++++ Exercise materials ++++

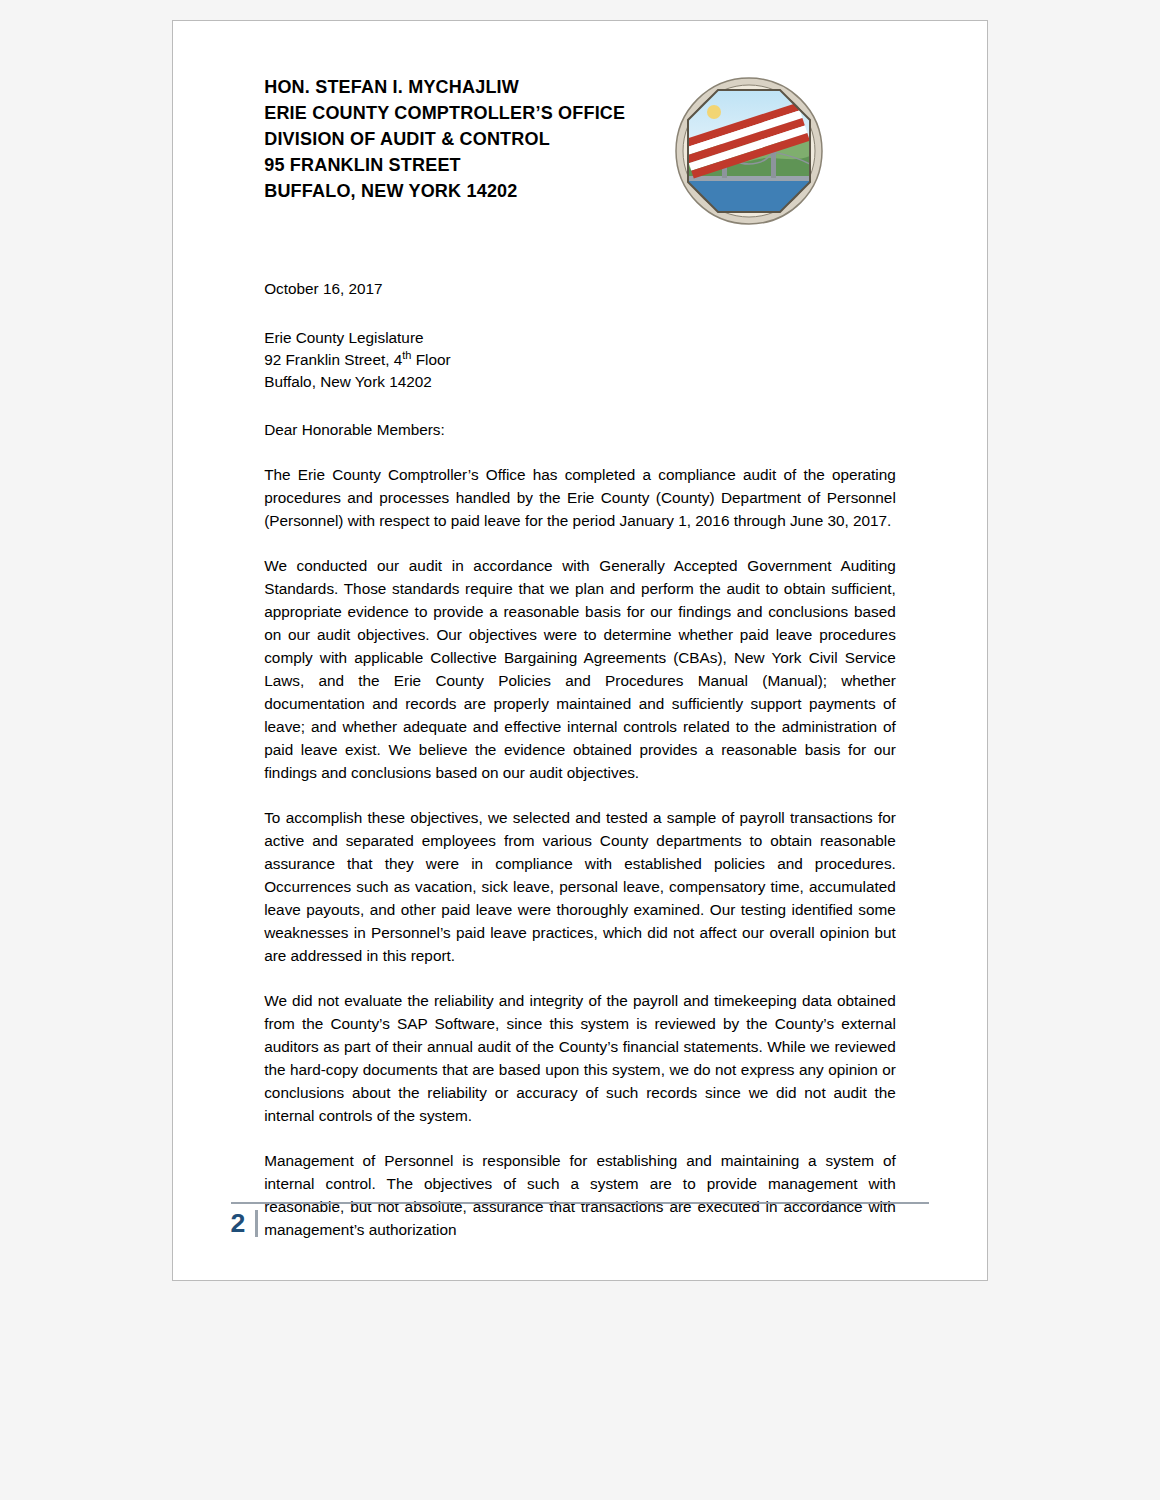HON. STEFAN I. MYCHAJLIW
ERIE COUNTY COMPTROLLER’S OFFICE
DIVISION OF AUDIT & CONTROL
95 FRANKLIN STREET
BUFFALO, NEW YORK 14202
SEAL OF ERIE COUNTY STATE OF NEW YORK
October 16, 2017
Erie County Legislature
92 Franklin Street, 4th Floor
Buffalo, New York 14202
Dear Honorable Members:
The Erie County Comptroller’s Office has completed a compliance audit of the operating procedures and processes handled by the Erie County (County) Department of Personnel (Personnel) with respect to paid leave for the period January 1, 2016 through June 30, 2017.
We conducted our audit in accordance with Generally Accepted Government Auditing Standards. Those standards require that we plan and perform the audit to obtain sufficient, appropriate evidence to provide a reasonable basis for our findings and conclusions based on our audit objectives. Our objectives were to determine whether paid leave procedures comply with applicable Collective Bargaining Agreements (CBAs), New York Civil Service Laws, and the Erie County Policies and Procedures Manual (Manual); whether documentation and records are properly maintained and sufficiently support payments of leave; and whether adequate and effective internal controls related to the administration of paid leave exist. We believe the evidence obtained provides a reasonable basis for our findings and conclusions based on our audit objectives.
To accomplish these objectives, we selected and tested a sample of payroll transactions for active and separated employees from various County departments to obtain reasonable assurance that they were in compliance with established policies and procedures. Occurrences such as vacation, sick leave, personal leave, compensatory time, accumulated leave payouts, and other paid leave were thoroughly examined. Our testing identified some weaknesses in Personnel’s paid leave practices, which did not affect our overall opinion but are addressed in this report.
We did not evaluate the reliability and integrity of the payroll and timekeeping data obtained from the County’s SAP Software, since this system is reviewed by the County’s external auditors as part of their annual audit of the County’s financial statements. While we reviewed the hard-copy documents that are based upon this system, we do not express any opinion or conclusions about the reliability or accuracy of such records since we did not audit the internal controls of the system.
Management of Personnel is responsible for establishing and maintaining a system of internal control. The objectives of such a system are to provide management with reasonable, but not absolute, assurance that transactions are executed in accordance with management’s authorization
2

++++
++++ Exercise materials ++++

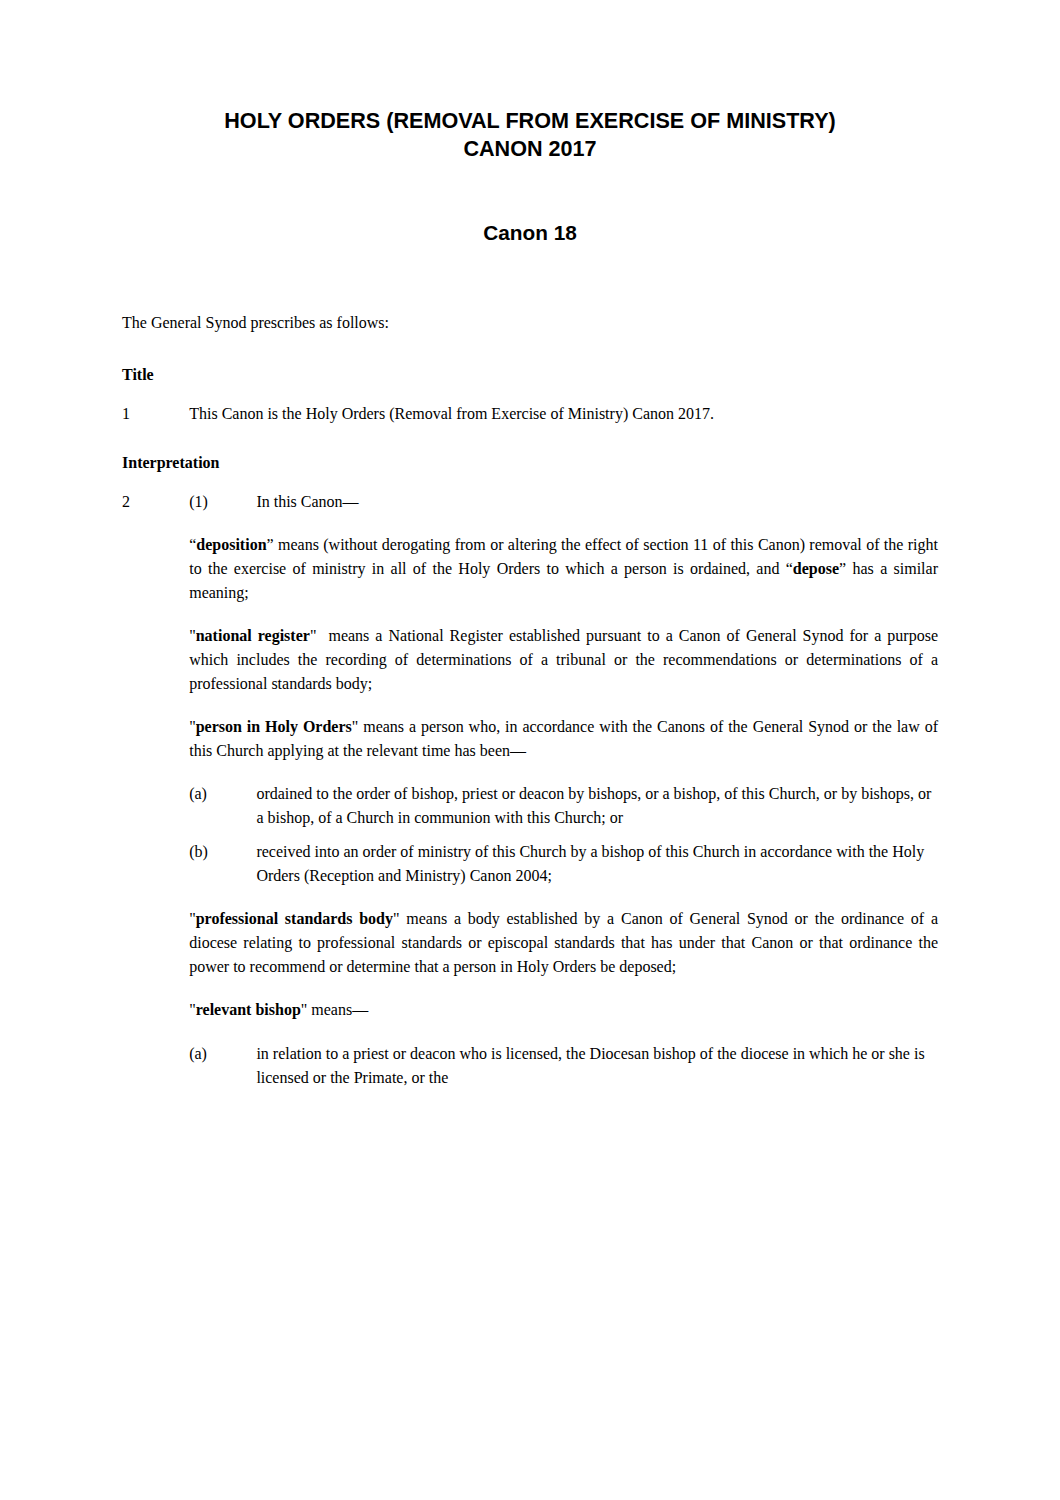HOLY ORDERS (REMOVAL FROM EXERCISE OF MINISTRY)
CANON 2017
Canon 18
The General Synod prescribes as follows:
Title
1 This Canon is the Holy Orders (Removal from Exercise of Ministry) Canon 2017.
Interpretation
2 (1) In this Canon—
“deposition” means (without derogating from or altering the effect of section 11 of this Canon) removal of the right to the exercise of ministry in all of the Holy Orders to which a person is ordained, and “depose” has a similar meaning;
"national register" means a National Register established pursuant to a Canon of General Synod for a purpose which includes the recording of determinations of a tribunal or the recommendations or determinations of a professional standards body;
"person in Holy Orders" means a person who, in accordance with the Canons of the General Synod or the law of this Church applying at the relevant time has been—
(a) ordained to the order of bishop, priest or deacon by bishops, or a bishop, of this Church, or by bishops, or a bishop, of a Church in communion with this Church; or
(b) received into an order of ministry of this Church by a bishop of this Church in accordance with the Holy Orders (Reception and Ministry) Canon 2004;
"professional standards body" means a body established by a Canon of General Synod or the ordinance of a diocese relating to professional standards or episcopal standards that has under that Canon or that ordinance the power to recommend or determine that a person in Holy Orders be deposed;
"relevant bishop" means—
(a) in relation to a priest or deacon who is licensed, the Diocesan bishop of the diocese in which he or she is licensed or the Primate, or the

++++
++++ Exercise materials ++++

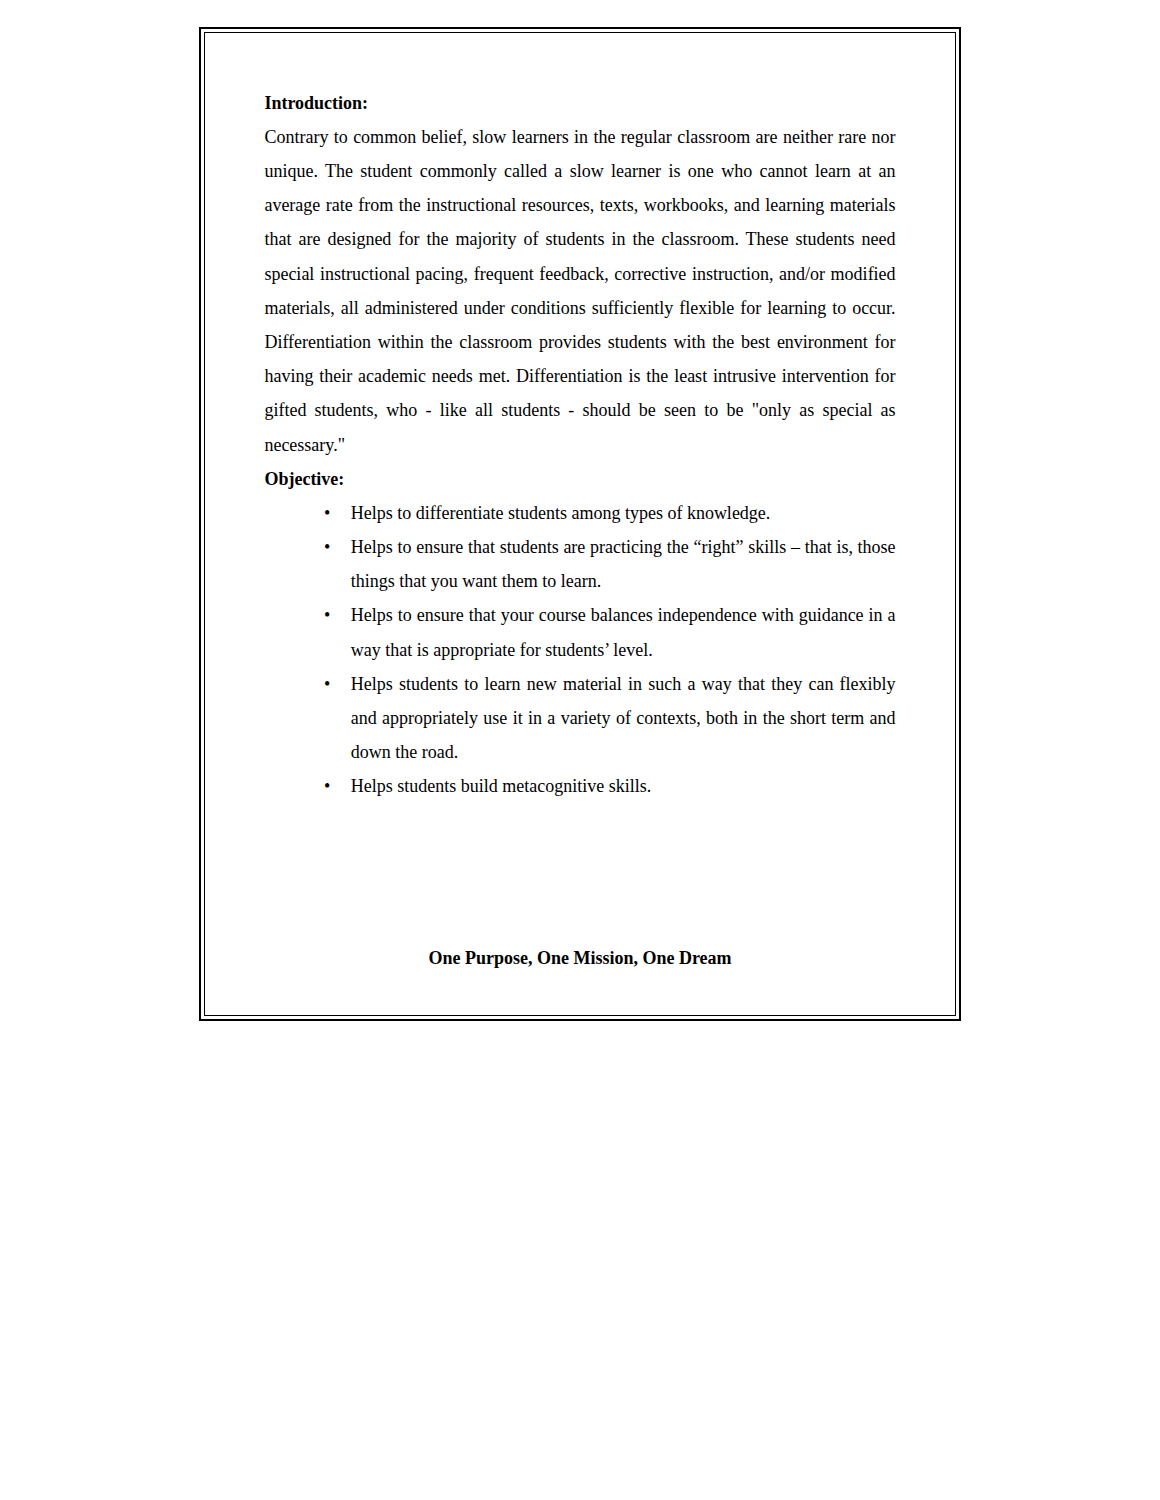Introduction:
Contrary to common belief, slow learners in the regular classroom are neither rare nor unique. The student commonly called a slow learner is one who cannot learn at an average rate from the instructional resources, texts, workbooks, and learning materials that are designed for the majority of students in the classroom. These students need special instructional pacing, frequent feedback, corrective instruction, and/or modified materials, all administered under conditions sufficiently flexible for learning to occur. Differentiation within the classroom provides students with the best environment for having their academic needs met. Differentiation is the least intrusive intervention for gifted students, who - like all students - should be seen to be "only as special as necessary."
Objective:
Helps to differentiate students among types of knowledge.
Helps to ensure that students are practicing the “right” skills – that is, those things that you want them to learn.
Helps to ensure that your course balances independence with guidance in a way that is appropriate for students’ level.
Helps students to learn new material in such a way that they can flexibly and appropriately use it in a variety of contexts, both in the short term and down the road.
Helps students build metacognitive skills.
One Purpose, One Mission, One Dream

++++

_Task objective_: Begin at the line in the entries above that has "HON. STEFAN I. MYCHAJLIW", stop after the line that has "The Erie County Comptroller’s", and output exactly those lines without pictures.

_Answer to this task_:
HON. STEFAN I. MYCHAJLIW
ERIE COUNTY COMPTROLLER’S OFFICE
DIVISION OF AUDIT & CONTROL
95 FRANKLIN STREET
BUFFALO, NEW YORK 14202
SEAL OF ERIE COUNTY STATE OF NEW YORK
October 16, 2017
Erie County Legislature
92 Franklin Street, 4th Floor
Buffalo, New York 14202
Dear Honorable Members:
The Erie County Comptroller’s Office has completed a compliance audit of the operating procedures and processes handled by the Erie County (County) Department of Personnel (Personnel) with respect to paid leave for the period January 1, 2016 through June 30, 2017.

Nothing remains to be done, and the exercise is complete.